Sewanee was also a charter member of the Southeastern Conference upon its formation in 1932. By this time, however, its athletic program had declined precipitously and Sewanee never won a conference football game in the eight years it was an SEC member. The Tigers were shut out 26 times in their 37 SEC games, and were outscored by a combined total of 1163–84.

When Vice Chancellor Benjamin Ficklin Finney, who had reportedly objected to Sewanee joining the SEC, left his position in 1938, the leading candidate was Alexander Guerry, a former president of the University of Chattanooga. According to a university historian, Guerry agreed to come to Sewanee only if the school stopped awarding athletic scholarships. In 1940, two years after Guerry's arrival, Sewanee withdrew from the SEC and subsequently deemphasized varsity athletics. Guerry's stance is sometimes credited as an early step toward the 1973 creation of NCAA Division III, which prohibits athletic scholarships.

Sewanee went on to become a charter member of the College Athletic Conference in 1962. The conference, now the Southern Collegiate Athletic Conference (SCAC), consists of small, academically focused private liberal arts colleges such as Sewanee.

Sewanee is now a member of the Southern Athletic Association (SAA), offering 11 varsity sports for men and 13 for women. As is the case for all of its previous conferences, Sewanee is a charter member of its current conference—it was one of the seven SCAC members that announced their departure from that conference at the 2011 annual meeting of SCAC presidents. The seven were joined by Berry College, another small private school in Georgia.

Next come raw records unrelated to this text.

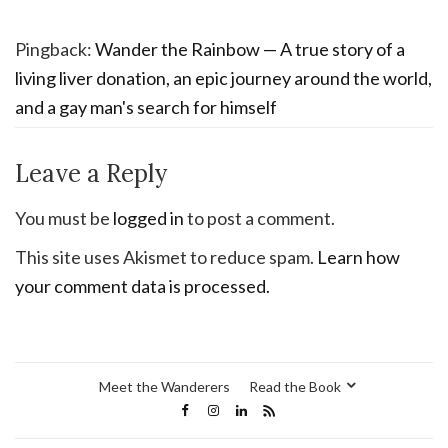
Pingback:
Wander the Rainbow — A true story of a
living liver donation, an epic journey around the world,
and a gay man's search for himself
Leave a Reply
You must be
logged in
to post a comment.
This site uses Akismet to reduce spam.
Learn how
your comment data is processed.
Meet the Wanderers
Read the Book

==Notable alumni and faculty==

Sewanee has over 12,000 alumni from all 50 states and 40 countries and has produced 26 Rhodes Scholars, as well as 34 NCAA Postgraduate Fellows, 46 Watson Fellowships, and dozens of Fulbright Scholars. Several alumni of the College and the School of Theology have become bishops of the Episcopal Church, among them Gene Robinson, the first Anglican bishop in a same-sex partnership; and three presiding bishops: John Allin, John E. Hines, and Edmond L. Browning.